To make room, Washington optioned Luis García and Yadiel Hernandez to the minors and designated catcher Jonathan Lucroy for assignment. The bench — Ryan Zimmerman, Stevenson, Alex Avila, Jordy Mercer and Hernán Pérez — is how the Nationals planned it in late March. The only players still missing are Jon Lester, who was also cleared Monday and will begin throwing at the alternate site in Fredericksburg this week, and reliever Will Harris, who is recovering from right hand inflammation.

The Nationals started fast against Cardinals starter John Gant when Victor Robles smacked his first pitch for a leadoff triple and Soto singled him in. Fedde retired his first six batters and struck out four straight with a mix of sinkers, cutters and curves. After 77 pitches, his final line included two hits, one run, two walks and five strikeouts, with both walks coming right before he was pulled. It was a major leap from the mess he made against the Braves on April 7.

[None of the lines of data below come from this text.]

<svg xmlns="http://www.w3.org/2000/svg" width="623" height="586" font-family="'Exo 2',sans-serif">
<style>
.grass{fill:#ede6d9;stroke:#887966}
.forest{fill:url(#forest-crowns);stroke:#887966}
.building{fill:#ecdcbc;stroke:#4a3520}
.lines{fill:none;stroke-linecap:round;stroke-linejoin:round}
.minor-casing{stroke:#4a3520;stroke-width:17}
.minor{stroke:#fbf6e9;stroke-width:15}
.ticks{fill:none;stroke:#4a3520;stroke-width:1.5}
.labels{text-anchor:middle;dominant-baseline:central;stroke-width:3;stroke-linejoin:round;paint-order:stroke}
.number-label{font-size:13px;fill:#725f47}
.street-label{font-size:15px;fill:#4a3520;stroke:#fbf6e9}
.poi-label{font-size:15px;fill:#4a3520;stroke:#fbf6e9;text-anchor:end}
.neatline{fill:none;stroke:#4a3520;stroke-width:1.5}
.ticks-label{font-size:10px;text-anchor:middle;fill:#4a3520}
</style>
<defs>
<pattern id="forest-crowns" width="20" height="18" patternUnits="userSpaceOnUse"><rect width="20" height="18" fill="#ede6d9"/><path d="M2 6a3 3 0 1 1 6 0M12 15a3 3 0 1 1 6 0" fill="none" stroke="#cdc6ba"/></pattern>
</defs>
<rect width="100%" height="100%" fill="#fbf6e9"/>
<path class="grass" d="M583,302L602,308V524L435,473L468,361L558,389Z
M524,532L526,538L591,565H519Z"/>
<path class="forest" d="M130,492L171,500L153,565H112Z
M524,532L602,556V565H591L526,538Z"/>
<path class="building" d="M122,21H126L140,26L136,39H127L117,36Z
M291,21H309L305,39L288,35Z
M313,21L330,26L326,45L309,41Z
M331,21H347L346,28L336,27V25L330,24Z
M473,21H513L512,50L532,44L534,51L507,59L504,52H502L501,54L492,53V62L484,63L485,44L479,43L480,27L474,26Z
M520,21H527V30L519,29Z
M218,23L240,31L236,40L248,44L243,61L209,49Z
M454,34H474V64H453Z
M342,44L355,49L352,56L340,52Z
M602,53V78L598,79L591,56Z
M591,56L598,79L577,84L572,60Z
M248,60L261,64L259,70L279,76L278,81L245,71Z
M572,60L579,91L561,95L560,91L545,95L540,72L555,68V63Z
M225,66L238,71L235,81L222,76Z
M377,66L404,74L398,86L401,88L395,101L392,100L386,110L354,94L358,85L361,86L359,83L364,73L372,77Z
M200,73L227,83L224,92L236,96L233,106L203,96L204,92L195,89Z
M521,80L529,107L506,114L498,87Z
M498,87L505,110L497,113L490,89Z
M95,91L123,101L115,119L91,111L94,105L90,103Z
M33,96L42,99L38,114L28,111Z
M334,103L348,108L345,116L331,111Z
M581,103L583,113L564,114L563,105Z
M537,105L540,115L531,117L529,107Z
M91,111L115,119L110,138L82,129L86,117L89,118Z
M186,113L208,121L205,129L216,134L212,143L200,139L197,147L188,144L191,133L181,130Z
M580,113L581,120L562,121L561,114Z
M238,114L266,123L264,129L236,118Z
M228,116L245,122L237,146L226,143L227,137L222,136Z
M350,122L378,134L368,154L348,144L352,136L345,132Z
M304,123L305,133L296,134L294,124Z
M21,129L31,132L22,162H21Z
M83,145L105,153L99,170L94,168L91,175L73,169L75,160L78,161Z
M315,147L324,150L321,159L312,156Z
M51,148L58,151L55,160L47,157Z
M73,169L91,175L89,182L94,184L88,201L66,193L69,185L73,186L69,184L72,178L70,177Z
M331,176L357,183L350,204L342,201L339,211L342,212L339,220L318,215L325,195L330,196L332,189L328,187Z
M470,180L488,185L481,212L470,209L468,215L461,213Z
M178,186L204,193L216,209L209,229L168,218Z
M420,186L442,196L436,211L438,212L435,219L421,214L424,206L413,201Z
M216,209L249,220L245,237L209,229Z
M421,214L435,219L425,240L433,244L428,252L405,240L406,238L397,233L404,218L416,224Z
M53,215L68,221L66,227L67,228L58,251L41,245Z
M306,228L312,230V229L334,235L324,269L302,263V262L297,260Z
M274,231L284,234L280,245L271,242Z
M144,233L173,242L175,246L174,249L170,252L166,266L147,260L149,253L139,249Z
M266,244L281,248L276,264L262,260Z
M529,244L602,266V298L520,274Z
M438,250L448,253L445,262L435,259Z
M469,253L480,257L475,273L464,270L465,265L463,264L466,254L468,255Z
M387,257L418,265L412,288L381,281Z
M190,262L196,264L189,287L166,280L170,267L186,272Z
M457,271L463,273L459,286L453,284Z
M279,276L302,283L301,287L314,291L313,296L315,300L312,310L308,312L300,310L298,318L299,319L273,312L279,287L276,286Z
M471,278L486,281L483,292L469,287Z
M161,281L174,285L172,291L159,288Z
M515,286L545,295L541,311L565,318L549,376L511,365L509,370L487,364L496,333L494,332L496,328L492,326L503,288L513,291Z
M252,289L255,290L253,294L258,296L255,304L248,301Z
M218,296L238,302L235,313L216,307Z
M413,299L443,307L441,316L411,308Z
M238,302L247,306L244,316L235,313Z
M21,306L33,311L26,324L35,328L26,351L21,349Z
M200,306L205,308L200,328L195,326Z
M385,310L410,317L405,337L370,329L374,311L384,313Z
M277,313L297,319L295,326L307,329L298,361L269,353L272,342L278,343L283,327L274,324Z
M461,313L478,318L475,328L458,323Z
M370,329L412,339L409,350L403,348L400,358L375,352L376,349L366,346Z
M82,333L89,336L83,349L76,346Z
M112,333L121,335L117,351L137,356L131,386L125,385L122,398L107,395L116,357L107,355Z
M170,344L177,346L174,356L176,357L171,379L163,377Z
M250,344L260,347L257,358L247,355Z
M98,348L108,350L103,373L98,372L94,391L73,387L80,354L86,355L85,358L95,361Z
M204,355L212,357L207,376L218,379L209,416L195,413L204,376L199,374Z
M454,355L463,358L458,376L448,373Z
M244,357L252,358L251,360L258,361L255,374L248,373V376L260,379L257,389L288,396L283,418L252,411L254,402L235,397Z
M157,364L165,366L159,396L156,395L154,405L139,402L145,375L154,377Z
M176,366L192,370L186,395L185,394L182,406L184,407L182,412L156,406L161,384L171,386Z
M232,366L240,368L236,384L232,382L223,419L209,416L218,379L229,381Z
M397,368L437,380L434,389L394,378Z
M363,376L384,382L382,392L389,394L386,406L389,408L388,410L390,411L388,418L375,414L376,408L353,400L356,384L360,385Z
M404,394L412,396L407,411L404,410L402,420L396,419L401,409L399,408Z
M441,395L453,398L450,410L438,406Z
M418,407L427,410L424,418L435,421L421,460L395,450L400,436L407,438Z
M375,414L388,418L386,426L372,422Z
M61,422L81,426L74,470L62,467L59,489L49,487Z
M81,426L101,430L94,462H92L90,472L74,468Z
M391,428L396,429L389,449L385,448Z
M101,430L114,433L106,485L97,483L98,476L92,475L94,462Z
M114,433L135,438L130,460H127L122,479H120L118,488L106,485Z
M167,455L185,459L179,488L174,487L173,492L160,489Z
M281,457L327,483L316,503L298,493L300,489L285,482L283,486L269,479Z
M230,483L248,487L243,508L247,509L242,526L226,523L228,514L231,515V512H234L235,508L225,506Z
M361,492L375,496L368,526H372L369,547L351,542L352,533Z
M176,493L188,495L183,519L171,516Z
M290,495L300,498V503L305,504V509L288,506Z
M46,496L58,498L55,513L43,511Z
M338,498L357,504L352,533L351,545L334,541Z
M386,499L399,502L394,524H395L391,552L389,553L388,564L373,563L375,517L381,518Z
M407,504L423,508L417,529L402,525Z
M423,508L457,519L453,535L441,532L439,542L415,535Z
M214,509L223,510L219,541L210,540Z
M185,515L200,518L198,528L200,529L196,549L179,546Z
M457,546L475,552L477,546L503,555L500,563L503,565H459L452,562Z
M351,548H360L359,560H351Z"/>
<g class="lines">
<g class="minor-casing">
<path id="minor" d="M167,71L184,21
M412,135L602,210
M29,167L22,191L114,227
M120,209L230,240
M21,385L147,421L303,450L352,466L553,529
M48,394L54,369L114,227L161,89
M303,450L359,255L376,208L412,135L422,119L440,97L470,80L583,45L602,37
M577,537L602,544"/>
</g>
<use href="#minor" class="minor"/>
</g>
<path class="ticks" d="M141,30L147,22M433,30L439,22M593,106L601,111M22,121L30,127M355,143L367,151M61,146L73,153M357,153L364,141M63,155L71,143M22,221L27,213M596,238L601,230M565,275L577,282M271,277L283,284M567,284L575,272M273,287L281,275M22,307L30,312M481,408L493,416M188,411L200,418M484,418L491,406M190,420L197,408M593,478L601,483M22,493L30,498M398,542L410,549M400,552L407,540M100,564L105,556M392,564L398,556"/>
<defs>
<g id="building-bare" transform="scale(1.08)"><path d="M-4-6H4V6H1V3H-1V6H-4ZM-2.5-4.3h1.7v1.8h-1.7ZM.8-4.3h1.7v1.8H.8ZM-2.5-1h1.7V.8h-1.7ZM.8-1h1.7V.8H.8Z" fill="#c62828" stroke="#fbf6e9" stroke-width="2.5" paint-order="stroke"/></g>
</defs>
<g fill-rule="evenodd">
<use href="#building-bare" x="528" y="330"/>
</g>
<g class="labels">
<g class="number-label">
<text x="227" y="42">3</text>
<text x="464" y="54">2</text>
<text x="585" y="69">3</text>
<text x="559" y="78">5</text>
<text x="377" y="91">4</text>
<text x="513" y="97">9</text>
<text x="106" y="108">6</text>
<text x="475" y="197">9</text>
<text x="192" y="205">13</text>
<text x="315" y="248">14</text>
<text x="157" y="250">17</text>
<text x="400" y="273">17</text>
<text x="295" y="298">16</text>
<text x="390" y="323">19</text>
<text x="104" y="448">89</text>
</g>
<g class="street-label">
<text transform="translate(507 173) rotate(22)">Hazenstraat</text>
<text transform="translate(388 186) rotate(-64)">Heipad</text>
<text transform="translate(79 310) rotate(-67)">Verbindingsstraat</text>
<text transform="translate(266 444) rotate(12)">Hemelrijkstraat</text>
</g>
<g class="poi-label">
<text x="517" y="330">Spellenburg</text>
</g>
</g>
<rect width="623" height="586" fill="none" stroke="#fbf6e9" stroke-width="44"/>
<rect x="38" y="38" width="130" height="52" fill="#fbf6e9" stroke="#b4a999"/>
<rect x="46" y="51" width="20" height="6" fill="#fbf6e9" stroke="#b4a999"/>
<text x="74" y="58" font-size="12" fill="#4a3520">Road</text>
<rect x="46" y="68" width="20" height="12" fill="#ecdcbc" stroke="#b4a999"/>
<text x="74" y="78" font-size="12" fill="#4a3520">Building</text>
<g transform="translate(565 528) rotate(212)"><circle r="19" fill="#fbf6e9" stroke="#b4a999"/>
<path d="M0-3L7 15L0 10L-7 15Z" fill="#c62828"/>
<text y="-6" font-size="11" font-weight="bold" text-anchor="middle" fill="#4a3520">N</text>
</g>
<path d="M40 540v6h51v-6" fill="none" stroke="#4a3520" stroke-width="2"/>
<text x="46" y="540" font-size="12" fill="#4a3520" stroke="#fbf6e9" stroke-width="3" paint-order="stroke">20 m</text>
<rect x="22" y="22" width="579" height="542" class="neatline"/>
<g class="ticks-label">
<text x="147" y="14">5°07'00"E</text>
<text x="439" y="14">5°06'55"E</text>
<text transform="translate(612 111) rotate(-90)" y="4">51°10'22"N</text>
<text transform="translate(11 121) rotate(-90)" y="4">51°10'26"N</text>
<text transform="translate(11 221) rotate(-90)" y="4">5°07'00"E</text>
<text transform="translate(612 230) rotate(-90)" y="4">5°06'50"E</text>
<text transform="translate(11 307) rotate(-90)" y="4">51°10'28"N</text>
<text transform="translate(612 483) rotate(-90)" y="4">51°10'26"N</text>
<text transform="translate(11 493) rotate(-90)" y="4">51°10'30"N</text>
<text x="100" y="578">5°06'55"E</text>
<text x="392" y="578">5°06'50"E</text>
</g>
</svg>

“Obviously we lost a bunch of games in a row,” Fedde said. “But the feeling of having reinforcements show up, I guess you could say, put a little spunk in the clubhouse.”

Once Kyle Finnegan escaped the two-out, two-in-scoring-position jam that Fedde left behind, Soto, Bell and Schwarber were due up in a tie game. They teamed with Castro to nudge across two runs. Soto scorched a single to right-center at 105.8 mph. Bell walked, taking a close change-up in a 3-2 count. And Schwarber punched the double that tilted the scoreboard.

And nothing — not a stadium-rocking homer for Yadier Molina in the sixth; not a two-out, two-on rally by the Cardinals in the ninth — could swing it the other way. The Nationals got on track.